[begin Document segment]
When most people think of the Rock And Roll Hall Of Fame, Jeremy Spencer is not an artist who usually comes to mind. In fact, many modern music fans will not associate him with the band for which he was inducted, Fleetwood Mac. Today, the band is known for its smooth brand of pop rock and the tens of millions of albums it has sold during the past 30 years.
If you were a fan of the early Fleetwood Mac or an aficionado of the blues, then you are probably very familiar with Jeremy Spencer as one of the premier guitarists of the late 1960s and early 1970s. He and Peter Green were Mac’s original guitarists and they managed to produce some of the best guitar-based fusion of rock and blues of their era. Spencer was a member of the band, 1967-71, until he walked away in the middle of a tour to join a religious cult. He now returns with a brilliant new album.
Bend In the Road was originally released as a two-disc vinyl album on National Record Day, April 21, 2012. It now returns as a CD and there are differences. The LP contained 17 tracks, four of which were exclusive to the format. The CD repeats the other 13 tracks plus adds one more new song for a total of 14.
When Spencer is in the mood he is one of the better guitarists alive today and on this album, he is definitely in the mood. The material finds its foundation in the blues but there are excursions into country and rock.
The album’s lead track, “Homesick,” was originally recorded by James Williamson during 1952. It is a traditional blues song and is made for the virtuosity of Spencer’s slide guitar style. His voice may have aged a bit but the patina has made it perfect for interpreting the blues. “Cry for Me Baby” is an old Elmore James tune and on it he plays off second guitarist Brett Lucas. The clarity of each individual note is the result of talent and years of practice.
[end Document segment]
[begin Dataset entries]
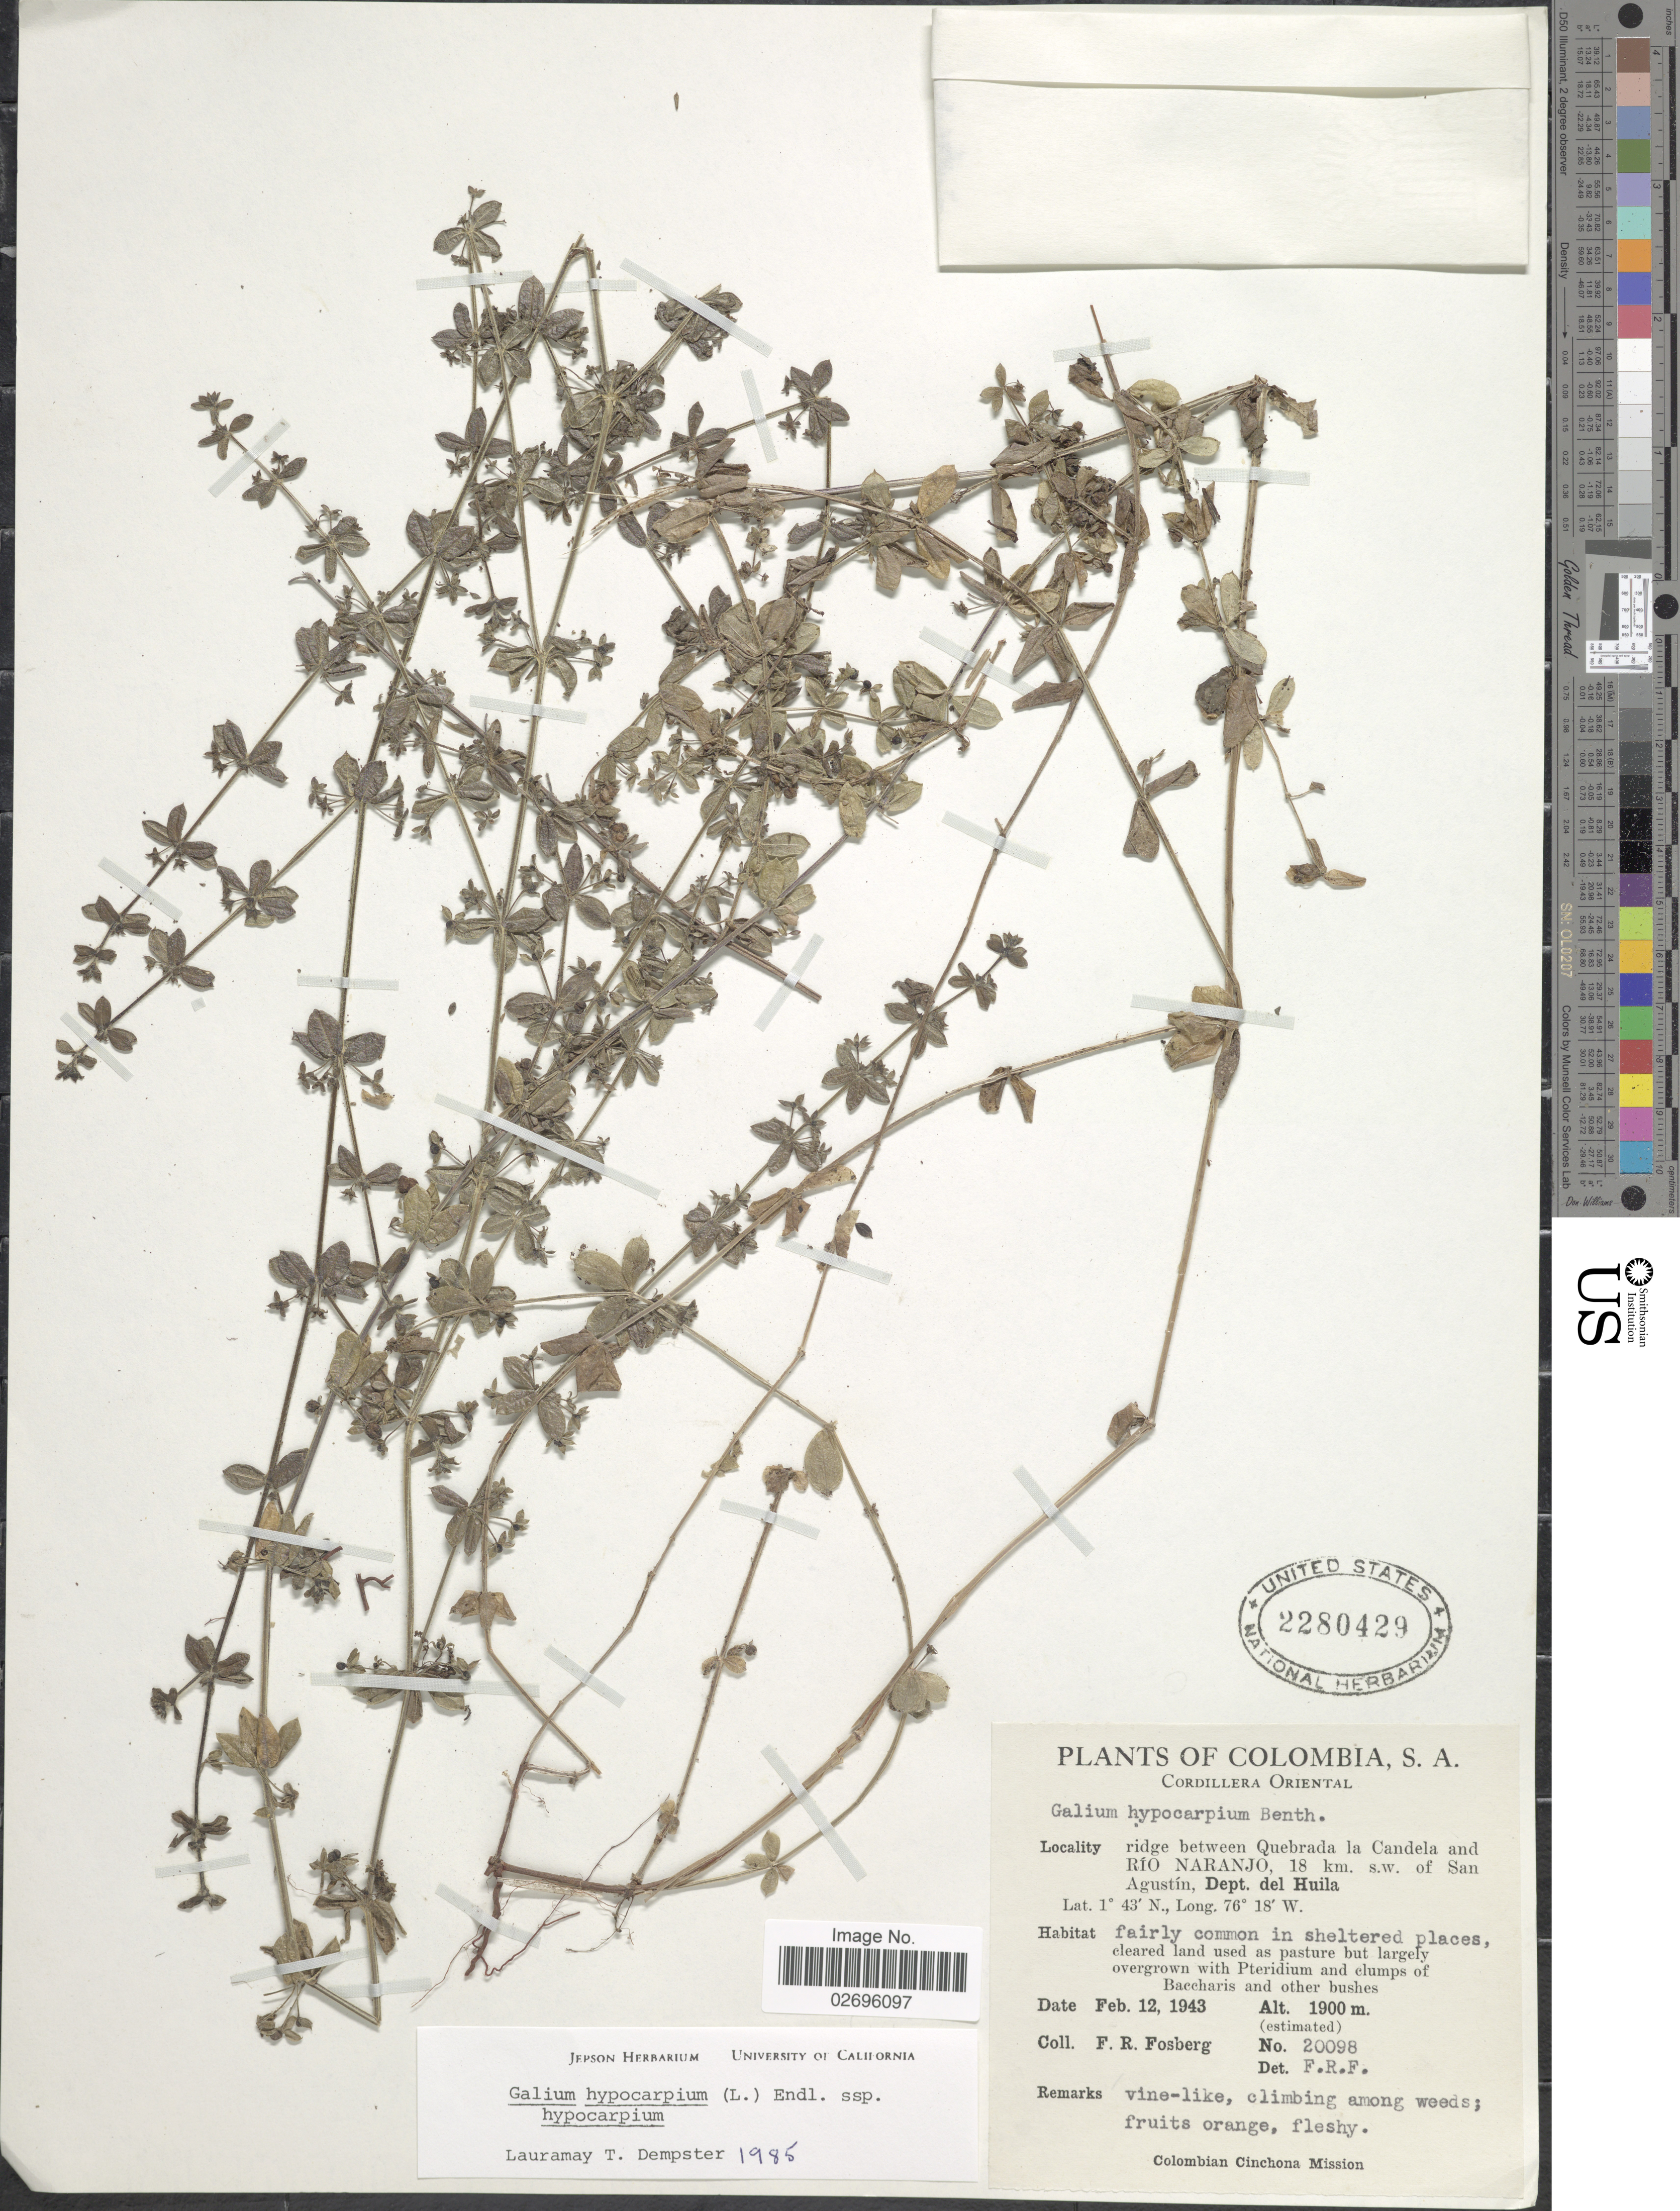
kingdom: Plantae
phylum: Tracheophyta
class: Magnoliopsida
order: Gentianales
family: Rubiaceae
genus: Galium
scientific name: Galium hypocarpium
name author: (L.) Endl. ex Griseb.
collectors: F. R. Fosberg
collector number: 20098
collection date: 1943-02-12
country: Colombia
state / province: Huila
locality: Cordillera Oriental. Ridge between Quebrada la Candela and Río Naranjo, 18 km. s.w. of San Agustín, Dept. del Huila.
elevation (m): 1900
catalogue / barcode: US 2280429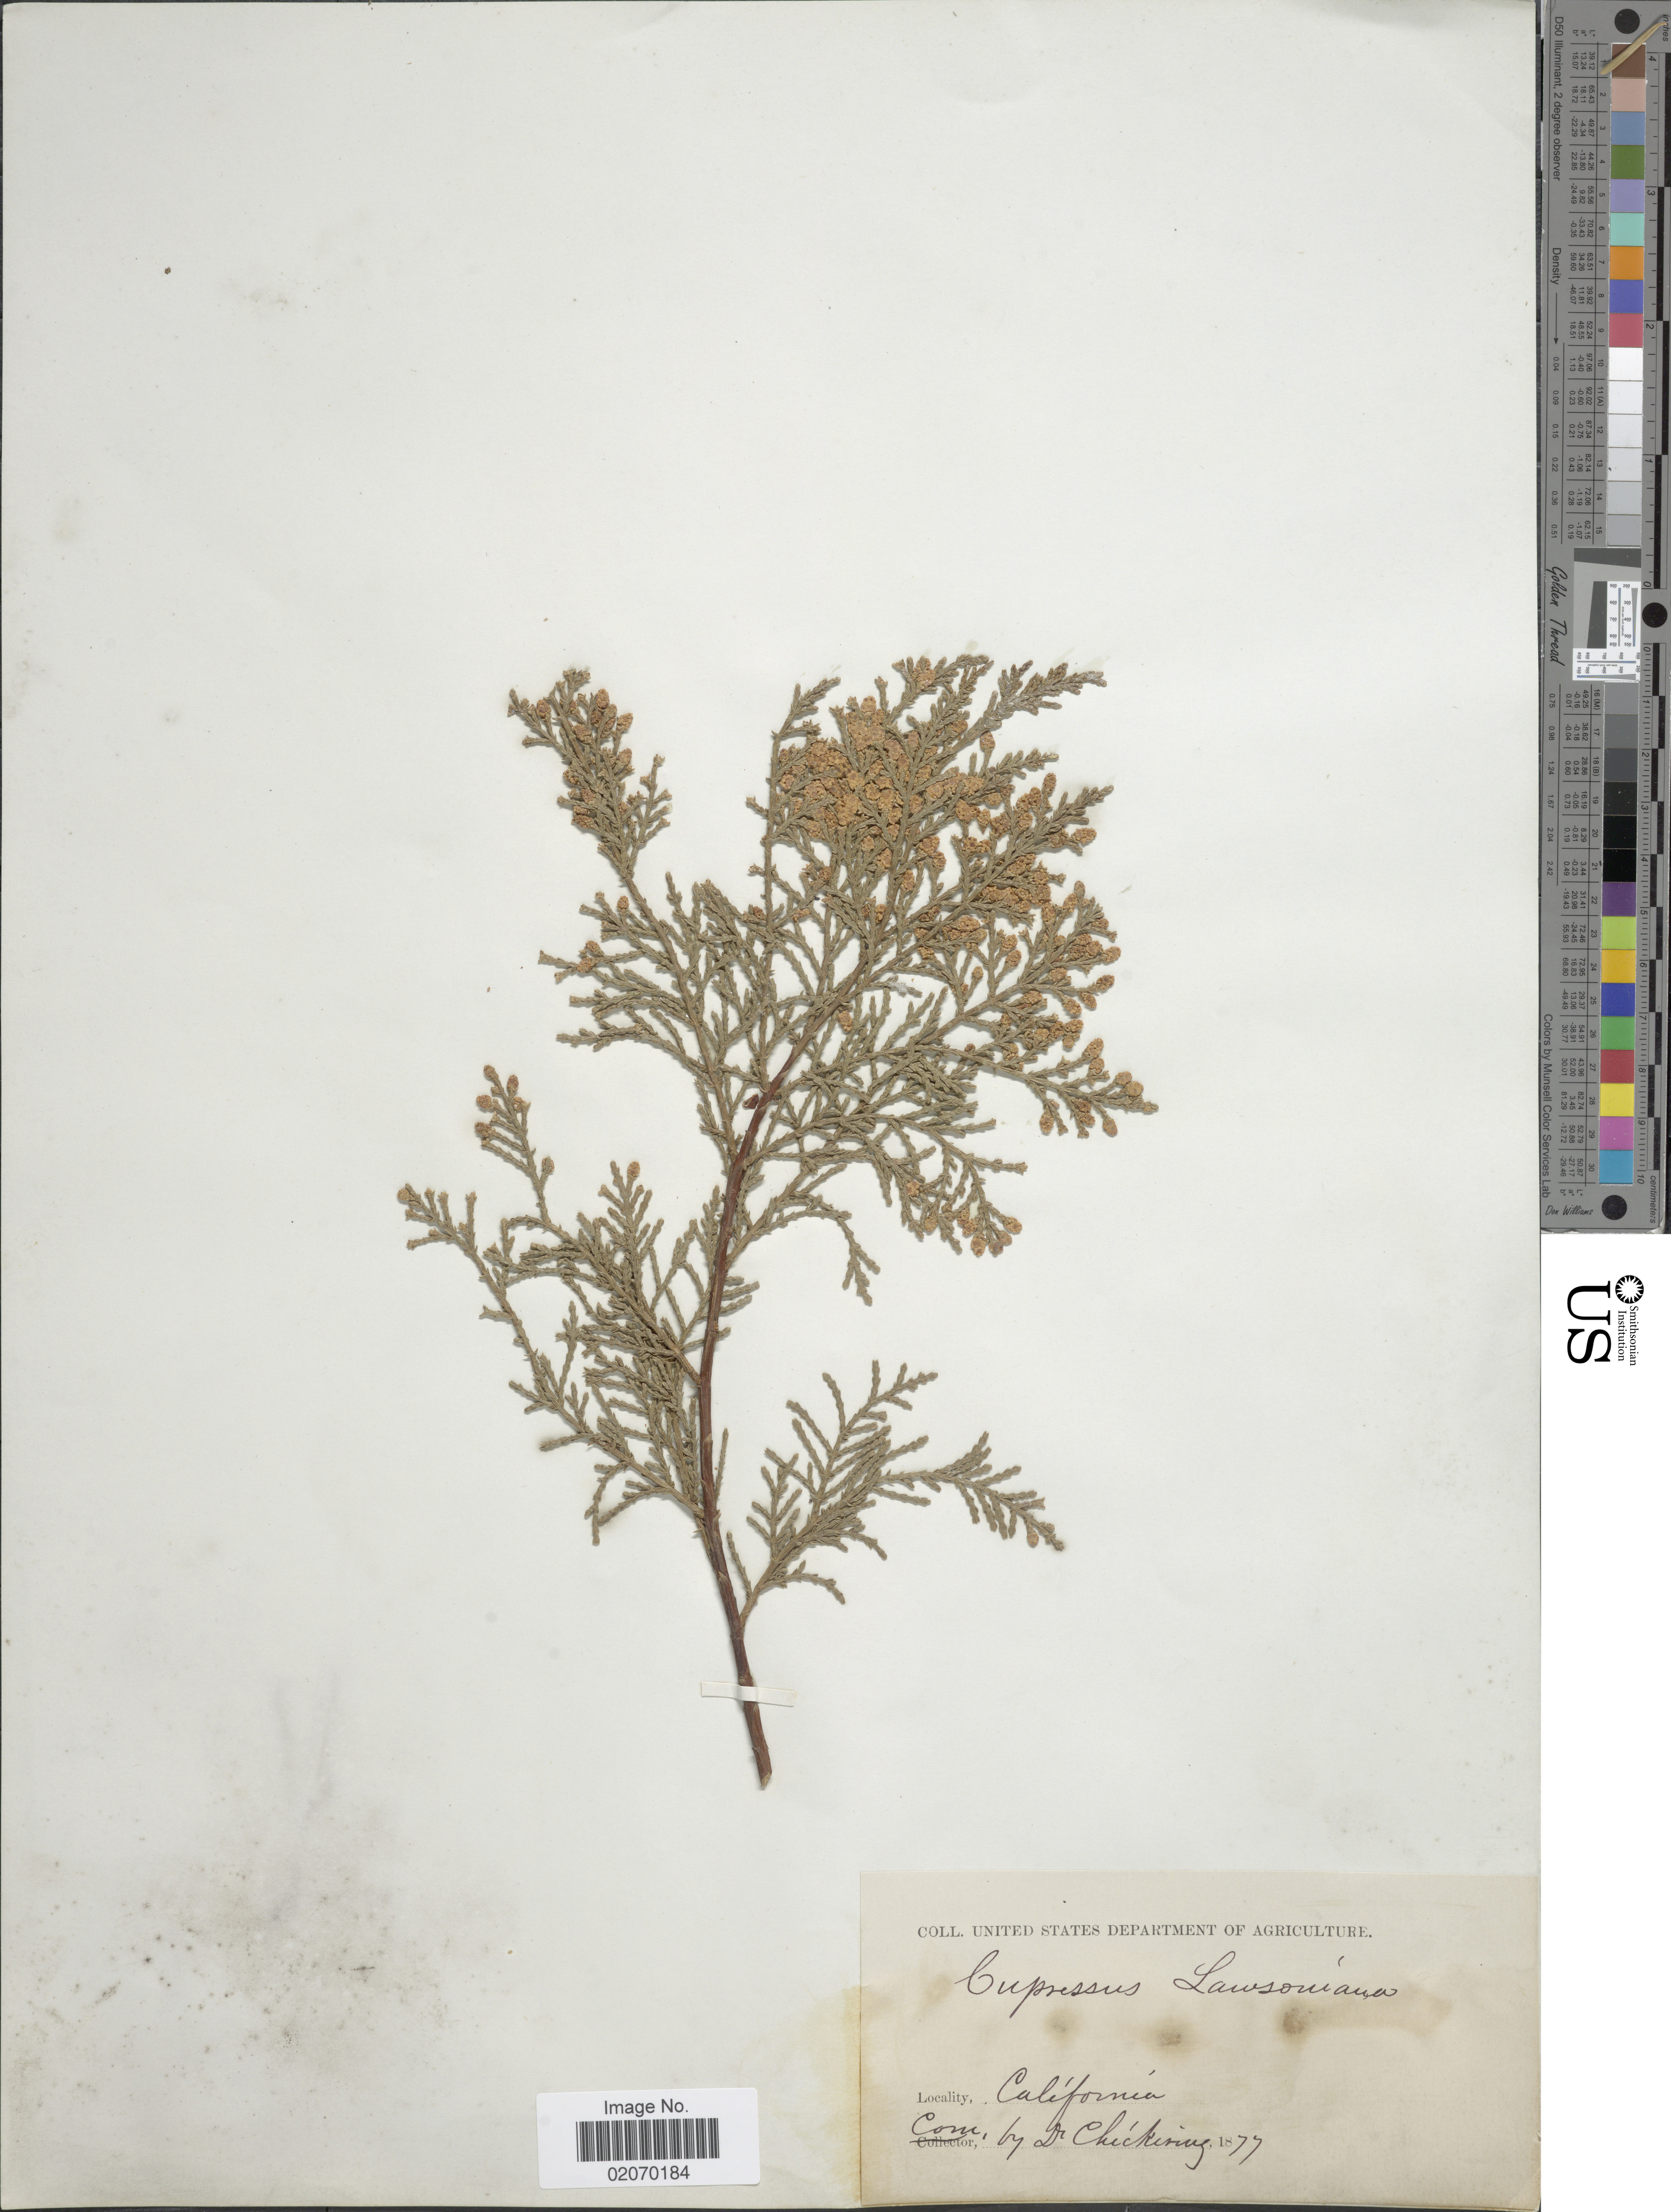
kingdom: Plantae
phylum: Tracheophyta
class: Pinopsida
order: Pinales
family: Cupressaceae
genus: Chamaecyparis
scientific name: Chamaecyparis lawsoniana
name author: (A. Murray bis) Parl.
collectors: United States Department of Agriculture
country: United States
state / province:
[end Dataset entries]
__Written tasks__.
1. Answer these questions from the Jeremy Spencer album review:
(a) During which years was Spencer a member of Fleetwood Mac?
(b) On what date was Bend In the Road first released as a two-disc vinyl album?
(c) Who originally recorded "Homesick," and in what year?
2. Repeat the passage of the Jeremy Spencer album review between "Bend In the" and "country and rock.", inclusive, without any alteration.

__Expected results__.
1.
(a) 1967-71.
(b) April 21, 2012, National Record Day.
(c) James Williamson, in 1952.

2.
Bend In the Road was originally released as a two-disc vinyl album on National Record Day, April 21, 2012. It now returns as a CD and there are differences. The LP contained 17 tracks, four of which were exclusive to the format. The CD repeats the other 13 tracks plus adds one more new song for a total of 14.
When Spencer is in the mood he is one of the better guitarists alive today and on this album, he is definitely in the mood. The material finds its foundation in the blues but there are excursions into country and rock.